When developers make random performance assumptions, defensive assumptions are worse, it immediately identifies a lack of professional maturity. Its like small children playing games that expand their imagination, which is great for small children but less great for developers pretending to be adults.


> People guessing about performance is perhaps the most frequent anti-pattern in all programming

I disagree, premature optimisation is.

Changing your style of programming to suit what todays JIT does but tomorrow’s may not, in anticipation of performance issues you have not yet encountered is a waste of everyone’s time. No doubt it is valuable in extremely performance sensitive code but that is the extreme minority, especially in the JavaScript world.

If I were involved in a project where performance concerns were high enough to require everyone know what the JIT is and is not doing my proposal would be to use a language other than JavaScript. If thinking this makes me a “small child” in your mind I’m fine with that.


What you are advocating, the guessing about performance, is the premature optimization. Don't feel bad, most developers have no idea what that term really means. Here is the original essay where it comes from: http://web.archive.org/web/20130731202547/http://pplab.snu.a...

Premature optimization is the extra effort required to alter work necessary to circumvent guessed optimization pitfalls. In the same breath Knuth advocates always targeting known performance advantages.


> Don't feel bad, most developers have no idea

Some advice I know you’ll ignore: your tone in the comments here is deeply patronising. You know absolutely nothing about me and yet are entirely comfortable dismissing my perspective as wrong simply because yours must be correct. It’s not an interesting or rewarding way to converse, it makes me want to stop talking to you as soon as I can. Which I’ll be doing here. Have a good weekend.


Yes, I work in a language where junior developers and people deeply unaware of the language advocate anti-patterns and bad practice as matters of law, often for personal defensive reasons. Its hard to not feel patronized. You are correct in that I do not know you, but I have been doing this work long enough to see when people hide behind abstractions they don't understand as necessary to mask their level of confidence and then argue from for best practices from that perspective.

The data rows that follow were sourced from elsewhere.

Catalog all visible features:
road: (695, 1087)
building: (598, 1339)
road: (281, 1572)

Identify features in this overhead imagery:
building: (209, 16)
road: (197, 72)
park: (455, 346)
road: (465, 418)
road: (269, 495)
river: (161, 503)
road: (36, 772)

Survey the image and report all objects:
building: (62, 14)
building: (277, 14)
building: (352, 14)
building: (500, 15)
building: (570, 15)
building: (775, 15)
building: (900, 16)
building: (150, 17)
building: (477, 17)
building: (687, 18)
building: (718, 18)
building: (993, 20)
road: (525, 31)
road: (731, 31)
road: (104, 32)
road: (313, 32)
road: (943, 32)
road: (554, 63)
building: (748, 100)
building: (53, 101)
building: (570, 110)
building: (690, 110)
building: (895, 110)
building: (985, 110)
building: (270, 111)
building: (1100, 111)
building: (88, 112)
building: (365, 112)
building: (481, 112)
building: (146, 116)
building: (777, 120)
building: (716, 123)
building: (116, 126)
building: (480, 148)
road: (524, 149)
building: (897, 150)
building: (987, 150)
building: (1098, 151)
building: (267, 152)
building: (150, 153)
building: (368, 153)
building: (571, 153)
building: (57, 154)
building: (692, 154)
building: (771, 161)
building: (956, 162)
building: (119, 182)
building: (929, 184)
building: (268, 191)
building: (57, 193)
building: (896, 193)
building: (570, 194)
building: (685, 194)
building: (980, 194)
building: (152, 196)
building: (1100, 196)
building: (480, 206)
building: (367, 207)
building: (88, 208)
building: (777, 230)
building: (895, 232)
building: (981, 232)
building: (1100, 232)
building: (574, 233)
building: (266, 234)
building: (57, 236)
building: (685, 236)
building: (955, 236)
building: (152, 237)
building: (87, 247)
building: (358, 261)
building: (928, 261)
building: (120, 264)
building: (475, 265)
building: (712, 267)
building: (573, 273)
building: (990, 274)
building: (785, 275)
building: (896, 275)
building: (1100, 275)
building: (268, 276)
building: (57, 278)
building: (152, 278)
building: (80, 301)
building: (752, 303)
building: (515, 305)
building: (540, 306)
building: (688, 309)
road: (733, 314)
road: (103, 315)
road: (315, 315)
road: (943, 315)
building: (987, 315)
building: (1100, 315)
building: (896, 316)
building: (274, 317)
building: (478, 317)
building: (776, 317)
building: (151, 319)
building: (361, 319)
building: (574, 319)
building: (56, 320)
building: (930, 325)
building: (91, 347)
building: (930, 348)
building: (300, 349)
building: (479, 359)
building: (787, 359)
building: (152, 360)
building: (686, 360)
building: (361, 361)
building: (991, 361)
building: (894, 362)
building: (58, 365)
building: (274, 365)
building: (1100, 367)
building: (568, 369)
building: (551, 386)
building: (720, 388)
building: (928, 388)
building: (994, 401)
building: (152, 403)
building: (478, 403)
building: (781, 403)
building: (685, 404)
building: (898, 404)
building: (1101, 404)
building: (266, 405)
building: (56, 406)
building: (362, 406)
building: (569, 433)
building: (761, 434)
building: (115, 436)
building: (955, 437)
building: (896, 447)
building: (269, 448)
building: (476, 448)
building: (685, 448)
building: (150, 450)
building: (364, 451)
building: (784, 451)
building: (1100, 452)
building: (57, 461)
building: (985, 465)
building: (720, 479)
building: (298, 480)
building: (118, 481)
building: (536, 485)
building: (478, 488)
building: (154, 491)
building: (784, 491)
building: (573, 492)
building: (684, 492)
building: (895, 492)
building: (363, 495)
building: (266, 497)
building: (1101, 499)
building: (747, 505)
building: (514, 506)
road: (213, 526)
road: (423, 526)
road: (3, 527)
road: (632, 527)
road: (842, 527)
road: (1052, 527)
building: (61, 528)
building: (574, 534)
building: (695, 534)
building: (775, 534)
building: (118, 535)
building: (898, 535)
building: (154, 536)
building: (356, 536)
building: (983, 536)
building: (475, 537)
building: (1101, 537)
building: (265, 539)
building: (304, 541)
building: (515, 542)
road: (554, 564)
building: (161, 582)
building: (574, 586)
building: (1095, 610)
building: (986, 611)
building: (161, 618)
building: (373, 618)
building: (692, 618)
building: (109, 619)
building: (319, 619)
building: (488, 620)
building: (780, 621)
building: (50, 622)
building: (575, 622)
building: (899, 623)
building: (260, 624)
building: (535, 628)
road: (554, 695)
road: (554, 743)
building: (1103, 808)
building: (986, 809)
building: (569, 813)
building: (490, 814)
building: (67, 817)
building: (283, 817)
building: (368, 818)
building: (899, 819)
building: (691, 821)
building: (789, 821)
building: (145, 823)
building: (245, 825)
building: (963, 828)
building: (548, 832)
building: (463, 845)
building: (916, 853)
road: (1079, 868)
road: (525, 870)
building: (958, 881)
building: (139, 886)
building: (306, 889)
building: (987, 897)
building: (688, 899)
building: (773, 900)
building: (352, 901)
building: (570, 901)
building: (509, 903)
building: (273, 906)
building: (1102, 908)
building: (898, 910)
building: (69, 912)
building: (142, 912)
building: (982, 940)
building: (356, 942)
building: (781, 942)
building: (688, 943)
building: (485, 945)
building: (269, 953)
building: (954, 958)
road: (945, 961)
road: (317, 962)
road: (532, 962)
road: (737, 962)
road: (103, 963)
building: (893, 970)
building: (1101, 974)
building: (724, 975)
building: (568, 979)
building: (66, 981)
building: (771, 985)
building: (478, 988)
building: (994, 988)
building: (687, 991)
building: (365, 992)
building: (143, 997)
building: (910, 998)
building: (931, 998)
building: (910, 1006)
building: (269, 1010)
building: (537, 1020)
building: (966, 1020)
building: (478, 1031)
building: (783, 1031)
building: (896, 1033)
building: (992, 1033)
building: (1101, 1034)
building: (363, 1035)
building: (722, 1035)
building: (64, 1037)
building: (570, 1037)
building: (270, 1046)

My best possible free advise: only advocate to what you practice. If, for example, you have never written an application in JavaScript without a framework, such as Angular, then you are an Angular developer not a JavaScript developer. If you speak to something you have never practiced with a presence of authority people with 10, 15, or 20 years experience will be condescending. That is why imposter syndrome is a thing. Its better to get the unexpected honesty from some irrelevant guy online than get hired into a job and either get it in person or worse compensating for a manager with imposter syndrome.


This is exactly what I’m talking about. You are assuming I am inexperienced and have no idea what I’m talking about because I have a different view to you.

For what it’s worth, I’ve spent years working with the innards of various JS engines, managed deployments of JavaScriptCore inside iOS apps (fun fact: no JIT) and using QuickJS in low resource environments (no JIT there either). There’s an interesting conversation to be had around optimising your code for JIT, given the different environments we’ve both worked in. But your ego won’t allow it to take place. A shame for all concerned but in my years of development I’ve met plenty like you and I’m well aware that I’m not about to change your mind so I’ll just leave it there.


And, JS engine's whims change frequently enough that yesterdays micro-optimisation is today's deopt.

Much better to just write ideomatic code.